Calvino was a poststructuralist and a postmodern man. This means that while he appreciated all the binary opposites and beautiful symmetries he was not buying any mythologies. He was no occultist, concerned with learning heavy stuff between heaven and earth by heart, and he didn’t give a damn about the symbol. Calvino was a man of letters. And he took the visual image’s own word for it. For instance, and unlike some Golden Dawn folks who decided that the now 400 years old card of the Lover in the Marseille lore is about the marriage between heaven and earth, Calvino took a good look at what the image communicates beyond the symbol and decided that not only are we dealing here with a man unable to decide between two women, but that if we also looked carefully we could see that that choice has already been made. The Lover, with his hand firmly planted onto the blonde woman’s crotch, while flirting with the smart one over his shoulder, is nothing other than a deceitful bastard merely enforcing what some other clever writers have emphasized ever so eloquently. In the words of Nabokov: men always want to fuck Eve – as she looks like their mother – while being forever fascinated with Lilith – who doesn’t give a damn about reproduction. In the face of having to choose, or pretending that we do, for whatever reason, we have Calvino’s word for it that things are really much simpler than we imagine. Thus he says in the Castle: “Every choice has its obverse, that is to say a renunciation, and so there is no difference between the act of choosing and the act of renouncing.”
In ho
nor of Calvino’s birthday, I pulled 3 cards for him, wishing to see what he might communicate from beyond the grave, and what might be Calvinesque par excellence.
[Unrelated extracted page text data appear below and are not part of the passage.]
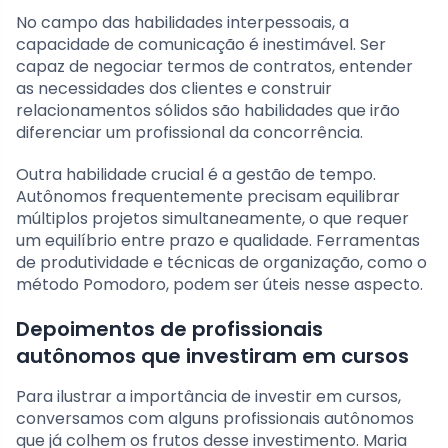
No campo das habilidades interpessoais, a
capacidade de comunicação é inestimável. Ser
capaz de negociar termos de contratos, entender
as necessidades dos clientes e construir
relacionamentos sólidos são habilidades que irão
diferenciar um profissional da concorrência.
Outra habilidade crucial é a gestão de tempo.
Autônomos frequentemente precisam equilibrar
múltiplos projetos simultaneamente, o que requer
um equilíbrio entre prazo e qualidade. Ferramentas
de produtividade e técnicas de organização, como o
método Pomodoro, podem ser úteis nesse aspecto.
Depoimentos de profissionais
autônomos que investiram em cursos
Para ilustrar a importância de investir em cursos,
conversamos com alguns profissionais autônomos
que já colhem os frutos desse investimento. Maria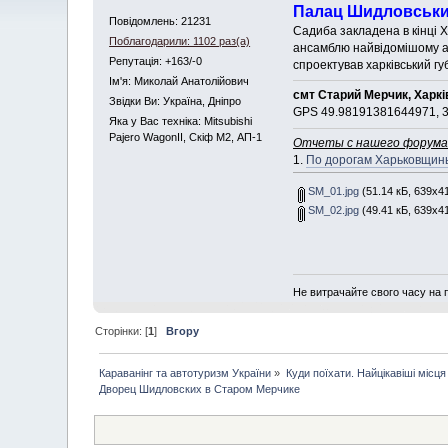
Палац Шидловськи
Повідомлень: 21231
Садиба закладена в кінці X
Поблагодарили: 1102 раз(а)
ансамблю найвідомішому ар
Репутація: +163/-0
спроектував харківський г
Iм'я: Миколай Анатолійович
смт Старий Мерчик, Харкі
Звідки Ви: Україна, Дніпро
GPS 49.98191381644971, 
Яка у Вас техніка: Mitsubishi
Pajero WagonII, Скіф М2, АП-1
Отчеты с нашего форума
1.
По дорогам Харьковщин
SM_01.jpg
(51.14 кБ, 639x41
SM_02.jpg
(49.41 кБ, 639x41
Не витрачайте свого часу на 
Сторінки: [
1
]
Вгору
Караванінг та автотуризм України
»
Куди поїхати. Найцікавіші місця п
Дворец Шидловских в Старом Мерчике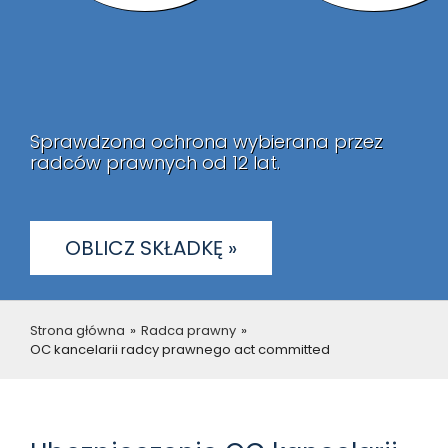
Sprawdzona ochrona wybierana przez
radców prawnych od 12 lat.
OBLICZ SKŁADKĘ »
Strona główna
»
Radca prawny
»
OC kancelarii radcy prawnego act committed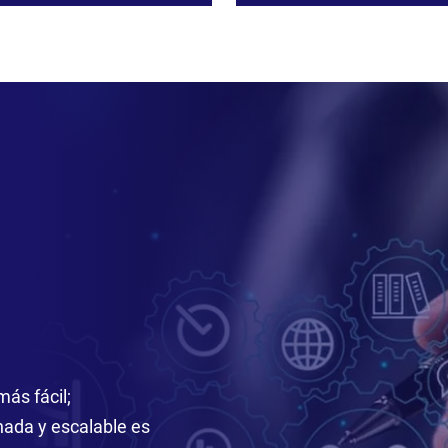
más fácil;
nada y escalable es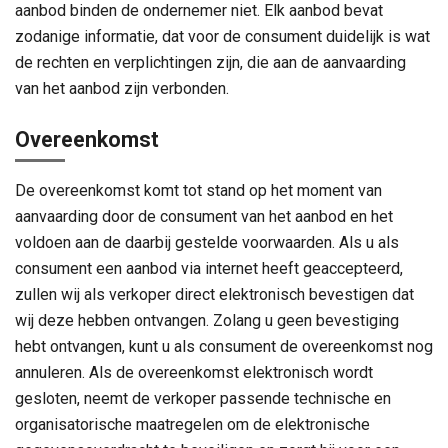
aanbod binden de ondernemer niet. Elk aanbod bevat
zodanige informatie, dat voor de consument duidelijk is wat
de rechten en verplichtingen zijn, die aan de aanvaarding
van het aanbod zijn verbonden.
Overeenkomst
De overeenkomst komt tot stand op het moment van
aanvaarding door de consument van het aanbod en het
voldoen aan de daarbij gestelde voorwaarden. Als u als
consument een aanbod via internet heeft geaccepteerd,
zullen wij als verkoper direct elektronisch bevestigen dat
wij deze hebben ontvangen. Zolang u geen bevestiging
hebt ontvangen, kunt u als consument de overeenkomst nog
annuleren. Als de overeenkomst elektronisch wordt
gesloten, neemt de verkoper passende technische en
organisatorische maatregelen om de elektronische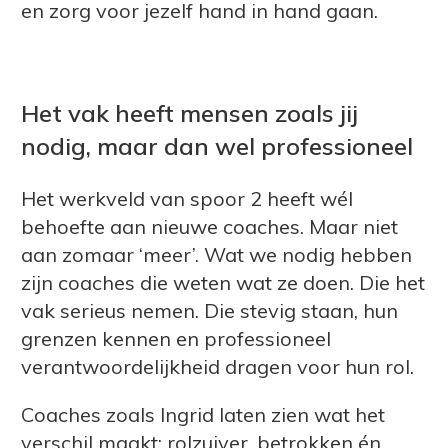
en zorg voor jezelf hand in hand gaan.
Het vak heeft mensen zoals jij
nodig, maar dan wel professioneel
Het werkveld van spoor 2 heeft wél
behoefte aan nieuwe coaches. Maar niet
aan zomaar ‘meer’. Wat we nodig hebben
zijn coaches die weten wat ze doen. Die het
vak serieus nemen. Die stevig staan, hun
grenzen kennen en professioneel
verantwoordelijkheid dragen voor hun rol.
Coaches zoals Ingrid laten zien wat het
verschil maakt: rolzuiver, betrokken én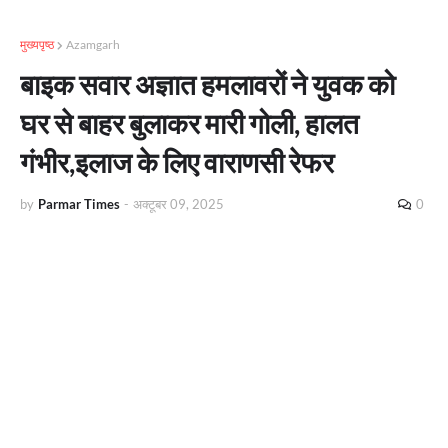
मुख्यपृष्ठ
Azamgarh
बाइक सवार अज्ञात हमलावरों ने युवक को
घर से बाहर बुलाकर मारी गोली, हालत
गंभीर,इलाज के लिए वाराणसी रेफर
by
Parmar Times
-
अक्टूबर 09, 2025
0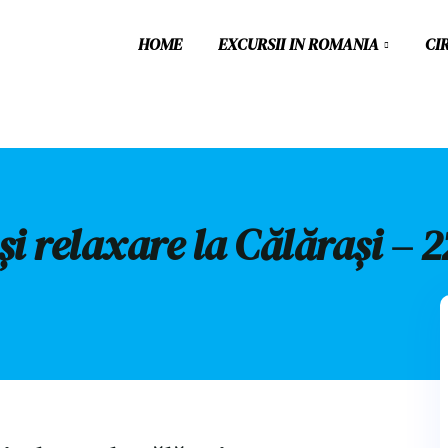
HOME
EXCURSII IN ROMANIA
CI
 și relaxare la Călărași – 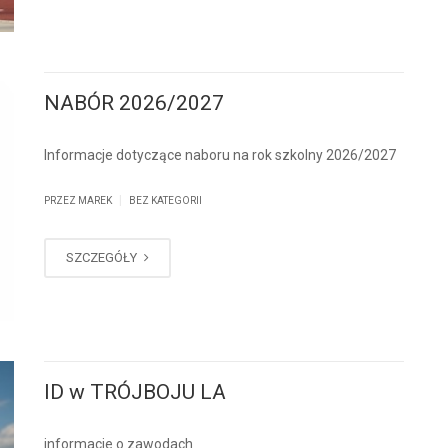
NABÓR 2026/2027
Informacje dotyczące naboru na rok szkolny 2026/2027
|
PRZEZ MAREK
BEZ KATEGORII
SZCZEGÓŁY
ID w TRÓJBOJU LA
informacje o zawodach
Here’s what I got:
CINQUE DE DENIERS (FIVE OF COINS), LE FOV, CINQUE DE COUPES (FIVE OF CUPS)
Keeping with the tradition, here’s the 30-second interpretation – as it really doesn’t take any longer to figure things out:
Don’t be impressed by the exciting core of things, material or emotional, that are seemingly external to you. You are yourself this very center, forever caught in the paradox of ‘no difference between the act of choosing and the act of renouncing.’ Squeezed between the fives, now you let go of the money – and renouncing the establishment’s cat scratching your balls – now you’re ready to get drunk, giving in to the temptation of believing that love can make you feel special. The Fool is what has always been: the truest to his unstable nature, and therefore the most stable. The one who believes nothing and assumes no responsibility for any claims, except perhaps this one: freedom doesn’t have to cost anything at all.
While writing these words, I’m thinking of yesterday’s event, when, over fancy beer at the local pub, The Bishop’s Arms in Jönköping in Sweden, I pulled these cards for myself in connection with musing over the freedom to do what Calvino did, whatever the fuck he wanted. Read more Tarot. But how? There’s no tradition for it here in Scandinavia, not any that is worth much. I got these cards:
LA PAPESSE (THE HIGH PRIESTESS), LE CHARIOR (THE CHARIOT), JVSTICE (JUSTICE)
‘Jolly good,’ I said to myself: forge ahead with the knowledge you have, and go goddamn professional.
We bow to Calvino tonight, to Enrique Enriquez, and to our partners, who, although not Marseille’ists, pay close attention.